To help visualizing where I am, my understanding is that majority of the home automation systems consist of a central control unit (I guess different vendors call it differently), and the sensors and actuation (alarm, lights etc.) connect to the central unit. This simple diagram from ece.cornell.edu depicts well (despite it looks like a student project):
Does "3rd party device integration" mean either one of the following, or else?
- Opt-a. Have the 3rd party device be connected to the device network (via e.g.
- Opt-b. Show the status of the 3rd party device. E.g. sensory output if it's a sensor. Action status if it's an actuation module.
- Opt-c. Control the 3rd party device.
- Opt-d.

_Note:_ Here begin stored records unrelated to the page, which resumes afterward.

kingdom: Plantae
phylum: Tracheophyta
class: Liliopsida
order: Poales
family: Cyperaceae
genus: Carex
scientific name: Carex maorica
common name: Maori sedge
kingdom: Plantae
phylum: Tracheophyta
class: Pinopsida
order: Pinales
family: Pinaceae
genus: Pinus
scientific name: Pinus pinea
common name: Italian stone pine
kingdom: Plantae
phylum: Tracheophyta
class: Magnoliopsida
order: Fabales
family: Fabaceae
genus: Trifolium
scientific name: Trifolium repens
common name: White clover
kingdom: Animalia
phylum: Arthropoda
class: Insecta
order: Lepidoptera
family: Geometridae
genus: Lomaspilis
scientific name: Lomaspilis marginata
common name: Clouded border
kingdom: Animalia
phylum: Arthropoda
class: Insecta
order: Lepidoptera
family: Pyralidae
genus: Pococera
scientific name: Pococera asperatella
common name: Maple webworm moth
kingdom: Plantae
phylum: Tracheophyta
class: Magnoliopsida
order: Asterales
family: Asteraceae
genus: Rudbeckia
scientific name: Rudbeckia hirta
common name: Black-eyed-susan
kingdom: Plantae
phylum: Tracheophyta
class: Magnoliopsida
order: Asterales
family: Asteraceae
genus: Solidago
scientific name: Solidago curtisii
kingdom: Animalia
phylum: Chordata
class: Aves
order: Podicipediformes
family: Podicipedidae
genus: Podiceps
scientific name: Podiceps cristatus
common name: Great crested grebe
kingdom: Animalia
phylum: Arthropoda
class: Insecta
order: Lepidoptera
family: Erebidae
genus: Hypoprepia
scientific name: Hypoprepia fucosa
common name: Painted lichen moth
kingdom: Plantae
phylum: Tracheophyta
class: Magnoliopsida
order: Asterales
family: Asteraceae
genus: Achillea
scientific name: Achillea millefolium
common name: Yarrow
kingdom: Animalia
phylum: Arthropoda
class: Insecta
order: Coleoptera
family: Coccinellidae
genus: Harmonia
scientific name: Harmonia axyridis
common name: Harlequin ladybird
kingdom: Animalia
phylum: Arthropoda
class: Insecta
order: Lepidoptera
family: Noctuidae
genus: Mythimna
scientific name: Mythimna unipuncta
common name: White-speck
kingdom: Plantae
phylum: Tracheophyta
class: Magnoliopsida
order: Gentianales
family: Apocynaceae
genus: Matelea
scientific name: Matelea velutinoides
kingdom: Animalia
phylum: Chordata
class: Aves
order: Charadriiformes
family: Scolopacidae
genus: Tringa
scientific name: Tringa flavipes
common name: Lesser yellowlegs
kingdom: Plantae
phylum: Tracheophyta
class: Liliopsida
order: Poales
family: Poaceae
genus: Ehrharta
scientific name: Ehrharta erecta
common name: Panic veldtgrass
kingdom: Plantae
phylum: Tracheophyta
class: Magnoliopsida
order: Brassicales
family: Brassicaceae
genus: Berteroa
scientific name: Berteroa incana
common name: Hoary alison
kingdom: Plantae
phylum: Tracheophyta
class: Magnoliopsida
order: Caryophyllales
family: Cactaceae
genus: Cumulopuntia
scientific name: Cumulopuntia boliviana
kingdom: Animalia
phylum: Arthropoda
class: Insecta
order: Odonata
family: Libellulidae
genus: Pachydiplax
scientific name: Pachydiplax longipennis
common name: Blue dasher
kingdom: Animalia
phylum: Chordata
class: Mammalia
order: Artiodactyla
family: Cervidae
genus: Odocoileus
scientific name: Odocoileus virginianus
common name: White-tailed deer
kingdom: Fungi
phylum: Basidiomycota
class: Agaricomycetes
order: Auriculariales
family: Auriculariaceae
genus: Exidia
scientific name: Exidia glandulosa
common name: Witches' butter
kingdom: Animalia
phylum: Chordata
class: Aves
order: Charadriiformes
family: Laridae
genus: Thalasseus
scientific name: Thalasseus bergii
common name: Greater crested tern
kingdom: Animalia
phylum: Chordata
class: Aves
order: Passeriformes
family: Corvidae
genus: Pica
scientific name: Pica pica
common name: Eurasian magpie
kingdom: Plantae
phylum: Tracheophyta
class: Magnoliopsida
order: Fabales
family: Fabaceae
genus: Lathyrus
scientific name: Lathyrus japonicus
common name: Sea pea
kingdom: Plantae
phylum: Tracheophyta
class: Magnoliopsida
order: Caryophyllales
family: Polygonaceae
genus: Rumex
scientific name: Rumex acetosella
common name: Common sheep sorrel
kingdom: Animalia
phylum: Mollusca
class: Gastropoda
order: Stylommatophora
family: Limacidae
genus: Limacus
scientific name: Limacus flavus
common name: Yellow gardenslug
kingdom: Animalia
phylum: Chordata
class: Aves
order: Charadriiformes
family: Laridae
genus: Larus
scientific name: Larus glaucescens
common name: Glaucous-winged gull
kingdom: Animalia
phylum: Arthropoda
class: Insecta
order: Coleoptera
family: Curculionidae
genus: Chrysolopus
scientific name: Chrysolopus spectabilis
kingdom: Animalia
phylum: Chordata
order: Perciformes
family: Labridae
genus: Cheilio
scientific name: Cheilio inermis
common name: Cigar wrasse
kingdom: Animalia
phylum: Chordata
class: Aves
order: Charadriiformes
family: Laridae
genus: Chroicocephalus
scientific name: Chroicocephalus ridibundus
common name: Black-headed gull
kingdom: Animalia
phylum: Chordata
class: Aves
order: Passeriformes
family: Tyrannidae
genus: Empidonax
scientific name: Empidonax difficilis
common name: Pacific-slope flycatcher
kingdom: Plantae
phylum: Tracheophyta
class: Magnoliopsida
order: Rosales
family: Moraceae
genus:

Have the devices connect to task automation service (e.g.
ifttt) via the home automation network (so that you can included your 3rd party devices in your home automation recipes more seamlessly).
My guess is that it's mostly Opt-a, as Opt-b thru d would require custom interfaces depending on the implementation of each 3rd party device? Say for example, I have a 3rd party humidity sensor and garage door opener that I want to hook to my home security system. Humidity sensor and garage door opener may not be the most common functionalities that the lots of home security service supports as of today. So (unfortunately) it makes sense if my home security central system doesn't provide the specific H/IF for humidity sensor and garage door controller.
(In my previous home I had
alarm.com, which did support garage door controller so I was able to use garage-door specific H/IF, i.e. it showed the status (opened/closed), and allow us to control (open/close). So in this case Opt-a thru c were covered. But I assume that was rather exceptional).
UPDATE 20210730: Talked to a sales person from ring.com. They have a list of certified devices (support.ring.com) that ring.com supports not just device status but also provides control interface. I'd say the list is not long at all, and the type of the devices are limited to a few categories (light, power outlet, siren etc.), but it's great they certify these.